Opel Showcases AI-Powered Light Communication in Autonomous Vehicles

• Pioneer in lighting innovations: Sophisticated headlight systems already available in numerous Opel models
• In-house creation: Team in Rüsselsheim creates unique demonstrator car with signature lighting innovations
• Ongoing cooperation: Opel, Stellantis and the TU Darmstadt have been conducting joint research into new lighting technologies since 2022

At this year’s International Symposium on Automotive Lighting (ISAL), which is currently taking place in Darmstadt until September 24, Opel, Stellantis and the Technical University of Darmstadt (TU Darmstadt) are present with a special Opel Grandland. The test vehicle demonstrates how SAE Level 3-capable (hands-off, eyes-off) autonomous vehicles could communicate with other road users via lighting systems in future.

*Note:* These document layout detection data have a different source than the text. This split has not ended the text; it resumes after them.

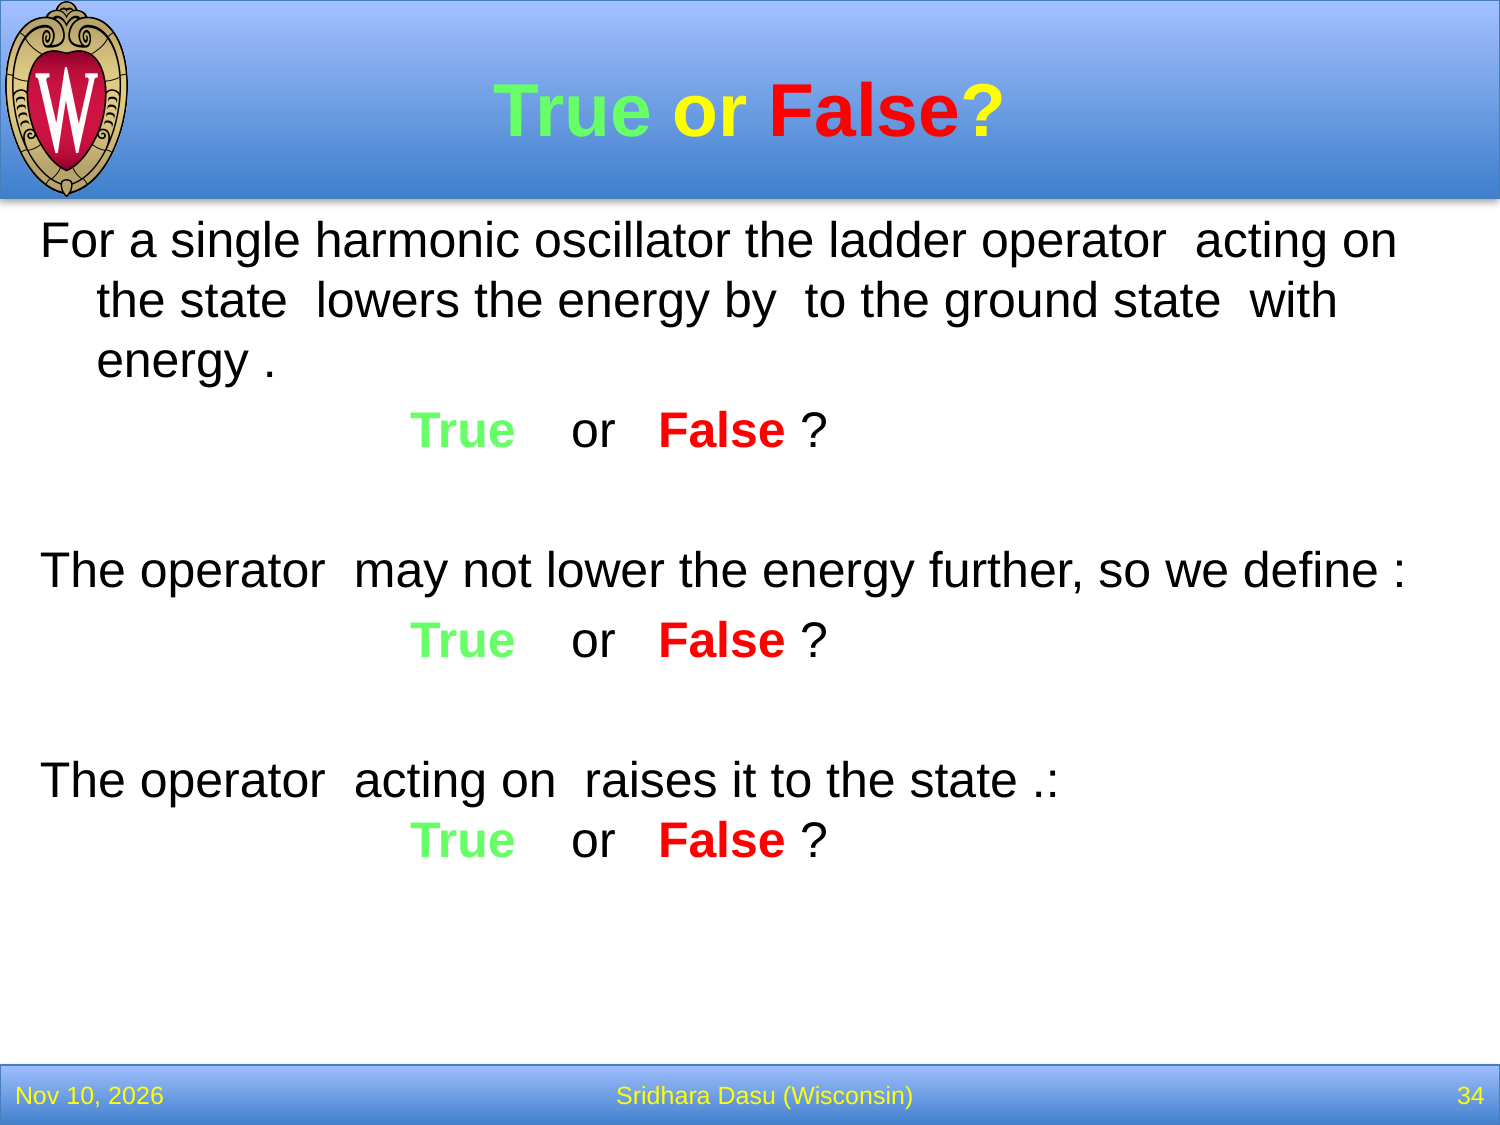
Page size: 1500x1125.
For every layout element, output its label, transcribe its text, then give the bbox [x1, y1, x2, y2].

picture [5, 1, 128, 197]
footer Sridhara Dasu (Wisconsin) [205, 1065, 1325, 1125]
slide_number 28-Feb-22 [0, 1065, 205, 1125]
slide_number 34 [1325, 1065, 1500, 1125]
title True or False? [74, 12, 1426, 201]
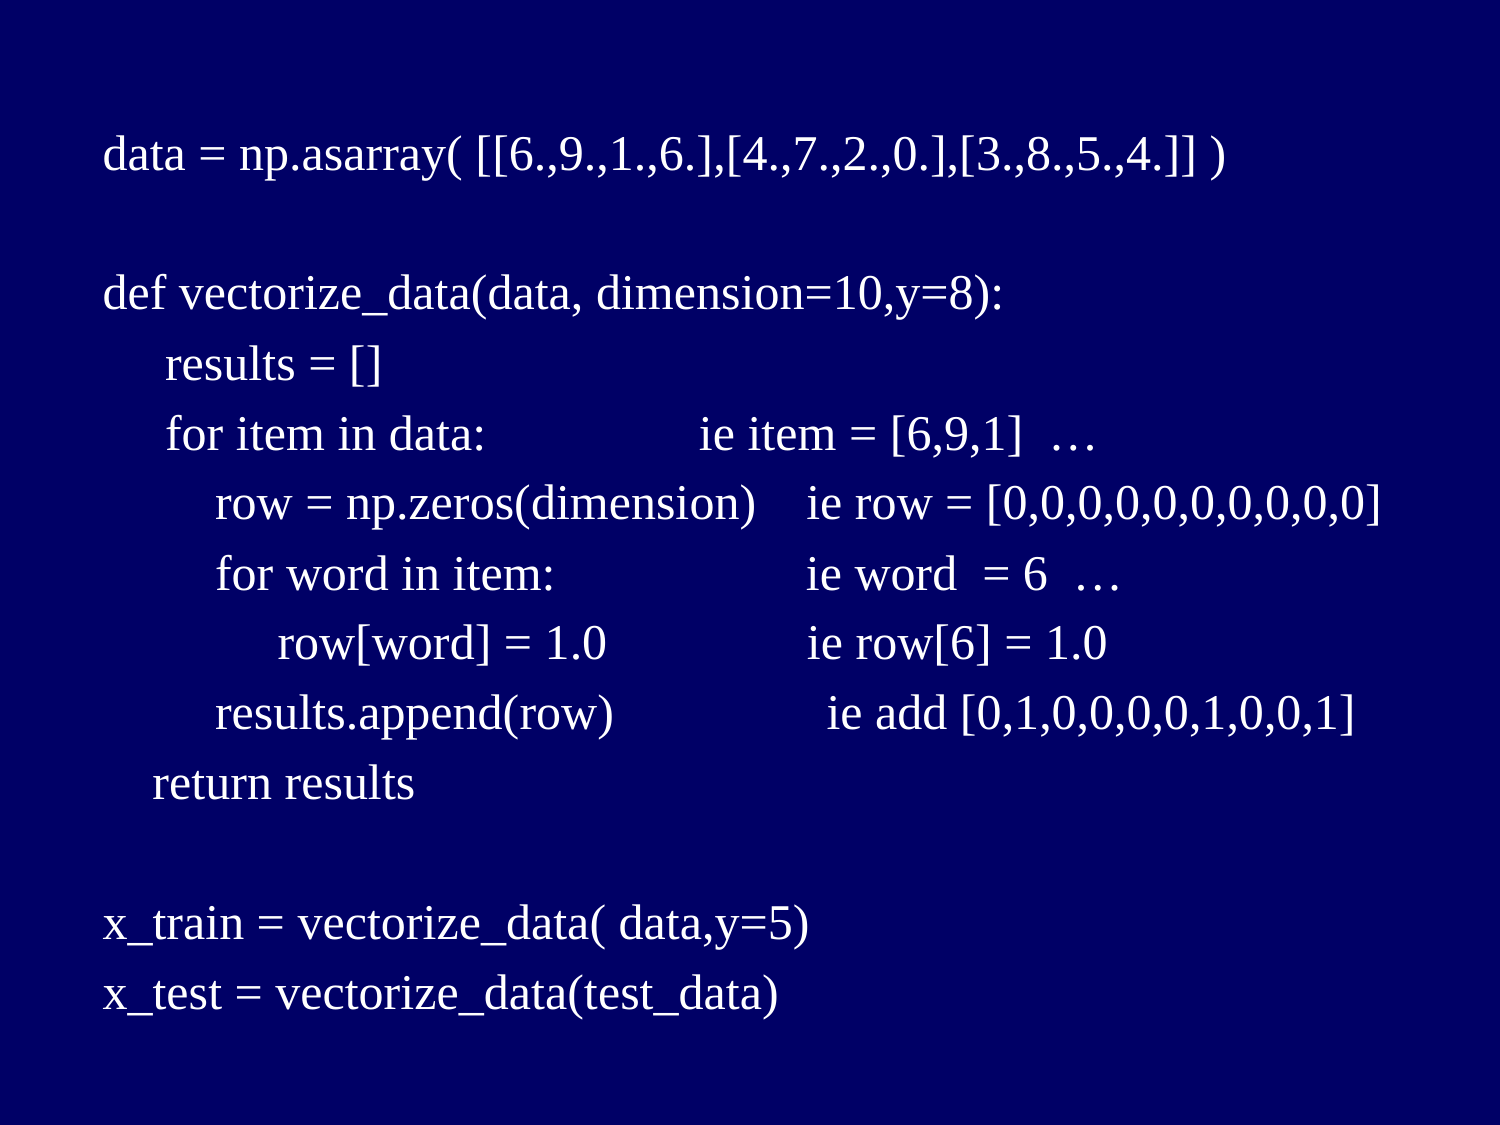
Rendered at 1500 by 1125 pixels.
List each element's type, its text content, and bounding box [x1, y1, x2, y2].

Making pioneering lighting technologies available to customers is a long-standing tradition at Opel. Opel’s lighting innovations currently available in various models with the Blitz include:

•  Intelli-LED: featured in Corsa and Mokka
•  Intelli-Lux Matrix: available in Corsa, Mokka, and Combo
•  Intelli-Lux Pixel Light: showcased in Astra and Astra Sports Tourer
•  Intelli-Lux HD Light: debuting in the new Grandland

At Opel, lighting innovation goes beyond enhancing visibility: it’s about creating safer, smarter interactions on the road. At the International Symposium on Automotive Lighting in Darmstadt, Philipp Röckl, Global Lead Lighting at Stellantis, and Julisa Le, Lead Innovation Engineer, will present a forward-looking concept: how autonomous vehicles can use light to communicate with pedestrians and other road users. To bring this idea to life, the team collaborated with the Opel Concept Workshop and students from TU Darmstadt to develop a unique Opel Grandland demonstrator.

“Headlights clearly play an important part in increasing road safety – but modern lighting systems are capable of so much more. For example, lighting signatures can easily be animated and used for animations. And the illuminated Blitz on the Grandland can be substituted by a display that can both show the illuminated emblem and be used to communicate with other road users and pedestrians. By using existing lighting elements, it makes it easy to add communication features once we will introduce autonomous driving features in our cars” said Röckl.

To demonstrate what cars of the future could be capable of, the team first defined the use cases, those being ‘possible danger from a pedestrian or other situation’ and ‘the situation is safe and the danger from a pedestrian is no longer present’. In simpler terms, this represents situations that most motorists have encountered such as a child chasing a ball onto the road or a pedestrian emerging from between two parked cars. With this in mind, the team then fitted the Grandland with a camera system for object and gesture detection, as well as intention prediction using artificial intelligence. And then set about refining the lighting systems.

When operating in SAE Level 3 or higher, the front and rear indicators of the Grandland permanently shine in cyan – giving a clear signal to other road users. At the same time, the remaining signature lighting remains in the usual white. When the camera systems detect a pedestrian in the path of the vehicle, the signature lighting changes to magenta and the display shows a warning signal in the same colour thus visually notifying the pedestrian the car is approaching. At the same time, the vehicle begins to decelerate. Once the Grandland has come to standstill, the signature lighting changes to green and the display shows a green walking figure known from pedestrian crossing lights to indicate that the car has recognised the danger, come to a halt and that the pedestrian can now cross. In the event that the situation cannot be managed by the AI algorithm, the driver is prompted to take control of the vehicle, in line with industry standards for ADAS protocols.

“We specifically chose colours that are not already associated with other vehicle functions to avoid misunderstandings. For example, red is intuitively understandable, but it is already used for stop lights or the rear lights of cars. Cyan and magenta have been thoroughly evaluated for perception purposes and are currently not present in any traffic situations. Both ensure clear, unambiguous communication with other road users,” added Le.

This innovation reflects Opel’s commitment to accessible, intelligent safety for all road users while simultaneously building trust in autonomous vehicles.

Opel, Stellantis and the TU Darmstadt started joint research into new lighting technologies in 2022. The cooperation is part of the global Stellantis research network with respected universities. In the so-called ‘OpenLabs’, scientific knowledge is gained for use in technology systems of future vehicle generations. The strategic partnership with TU Darmstadt will enable a new era of lighting technologies. In addition, Stellantis is currently funding three doctoral students at the university’s Department of Electrical Engineering and Information Technology.